Helpful facts for understanding
construction home loans after bankruptcy
Credit Tips: Home Refinance for Cash Out or Home Equity Loan?
"Sub-prime [bad credit] mortgage lending rose 60% last year," said SMR vice president George Yacik, "to $516 billion." One of the most common reasons for this: debt consolidation. With the new, more complicated and expensive bankruptcy laws in effect and credit card companies doubling their minimum monthly payments, people are looking for other ways to get out from under high-interest debts.
Tapping into your home equity is an effective way for you to pay off debt (including credit card debts and high-interest loans) and raise your FICO score. With low credit scores, you will probably be better off getting a home equity loan (second mortgage) rather than refinancing into a bad credit mortgage, especially if you've been paying on the mortgage for five years or more, because the interest rates on the new loan will probably be much higher than your current mortgage rates. While the rates you pay on a bad credit 2nd mortgage will be higher than what you pay on your existing mortgage and higher than what a person with good credit would pay, it will probably still be less than your credit card rates. According to Paul Banister, author of 25 Fascinating Facts About Personal Debt, a typical American family today pays about $1,200 annually in credit card interest. And, the average interest rate on credit cards is 18.9 percent.

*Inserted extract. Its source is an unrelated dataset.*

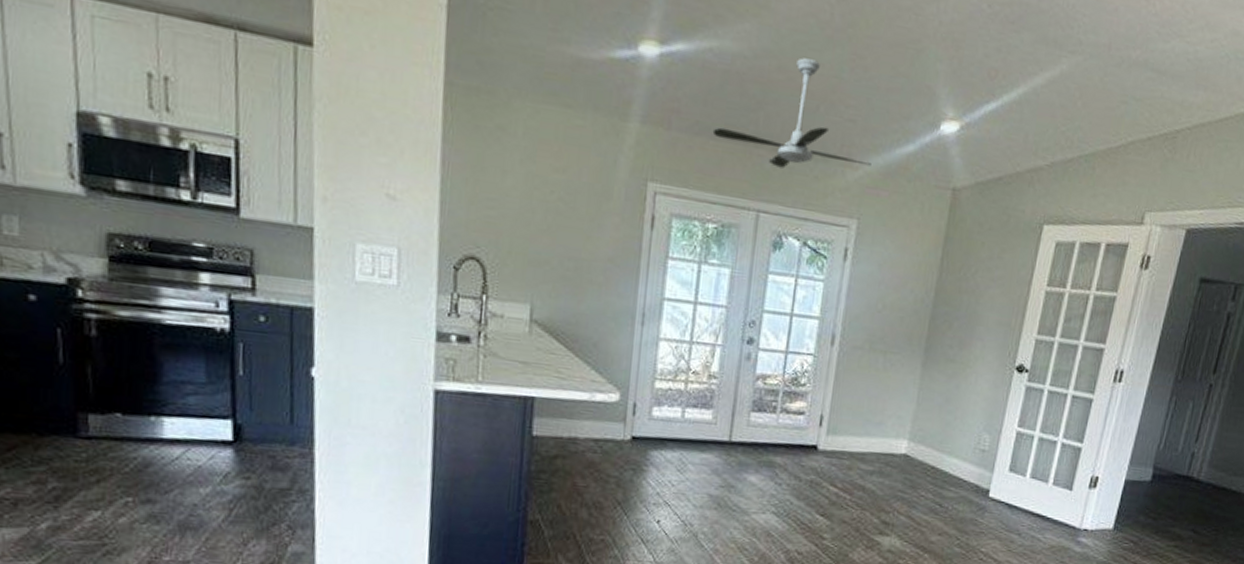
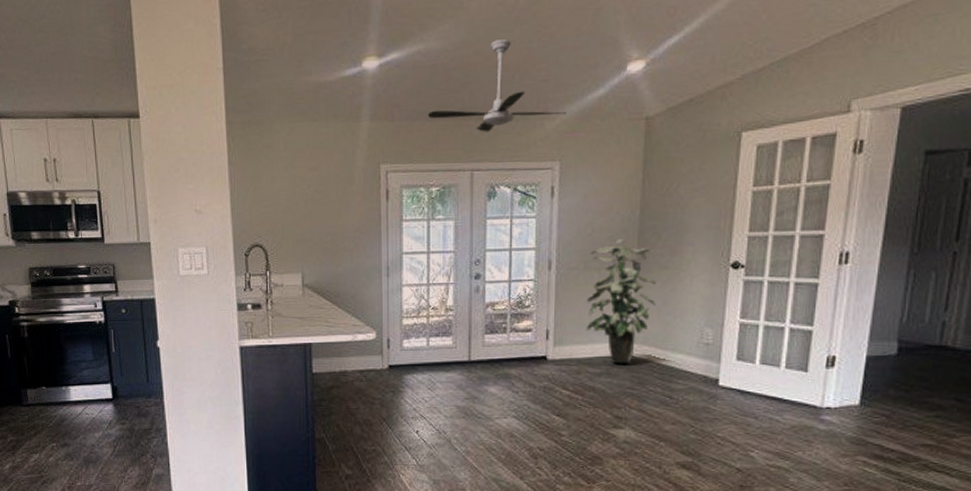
indoor plant: none [863,321,943,463] -> present [586,239,656,363]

How much equity do you have to cash out on? For a refinance, lenders base how much equity you have on your home's loan to value (loan to value)--the relationship between the unpaid principal value of your existing mortgage and the property's appraised value or sales price, whichever is lower. For a 2nd mortgage, it's based on your home's combined loan to value (CLTV)--the relationship between the unpaid principal balances of all the mortgages on your property (typically a 1st and 2nd mortgage) and the property's appraised value or sales price, whichever is lower.
Home Equity Installment Loan or Home Equity Line of Credit? A home equity installment loan (HEIL) is generally the best choice for debt consolidation because you'll be to lock in as low an interest rate as possible and that rate won't change during the life of the loan. Your payments will also stay the same through the life of the loan. Home equity lines of credit (HELOCs) are typically variable rate loans and are generally better for shorter-term borrowing, or to cover emergencies.
Maria Ny is an acclaimed free-lance writer from San Diego. She has published many articles that covered a broad range of subjects ranging from Debt Consolidation, Bankruptcy Reform, Credit Repair to Subordinate Financing. Check out her helpful articles online at BD Second Mortgage Loans. You can learn more about financing credit card debt and get additional loan parameters for debt consolidation loans. Get a free loan quote for a home equity loans. We suggest you get more information and learn more about the guidelines for fixed rate second mortgages that could help lower your monthly payments by reducing the high interest rates of your credit card debt.
More Useful Resource and Updates on construction home loans after bankruptcy
- How the credit crunch will affect you (Reading Eagle)
Can you still count on the credit you thought you had? It's a fair question in this economy, even for people who pride themselves on never missing a payment.
- Expert: Don Taylor, Ph.D., CFA, CFP (Bankrate.com)
Dear Dr. Don, I have a $170,000 home equity line of credit with Bank of America that is currently completely drawn. I have $100,000 in my bank account and would like to pay down my HELOC with these funds.
- Opening the tap on home equity (Austin American-Statesman)
Borrow before credit line is frozen, some suggest. Many homeowners who have taken out home equity lines of credit have learned in recent months that these loans are not as useful as they initially seemed.
- Ford asks Congress for $9B line of credit (AP via Yahoo! News)
Ford Motor Co. is asking Congress for a $9 billion "stand-by line of credit" to stabilize its business, but says it doesn't expect to tap it.
- Ford asks Congress for $9B line of credit (Las Vegas Sun)
Tue, Dec 2, 2008 (10:33 a.m.) Ford Motor Co. is asking Congress for a $9 billion "stand-by line of credit" to stabilize its business, but says it doesn't expect to tap it.
- Home equity lines targeted by identity thieves (ABC 15 Phoenix)
Home equity lines of credit are increasingly becoming targets of identity thieves, according to the FBI's annual mortgage fraud report. "Stolen customer identification is being used to compromise home equity line of credit (HELOC) accounts," the FBI reports.
- Park City Group Secures Bank Line of Credit to Complete Acquisition of Prescient Applied Intelligence (Business Wire via Yahoo! Finance)
PARK CITY, Utah----Park City Group, Inc. , a developer of patented retail supply chain solutions and services, today announced that it has secured a $3.0 million line of credit facility with US Bank as part of the previously announced acquisition of Prescient Applied Intelligence .
- Ford asks Congress for $9 billion line of credit (KATU Portland)
Ford said its November U.S. light vehicle sales tumbled 31 percent amid a continued slump in consumer spending. The automaker asked congress Tuesday for the "stand-by line of credit" to stabilize its business, but says it doesn't expect to tap it.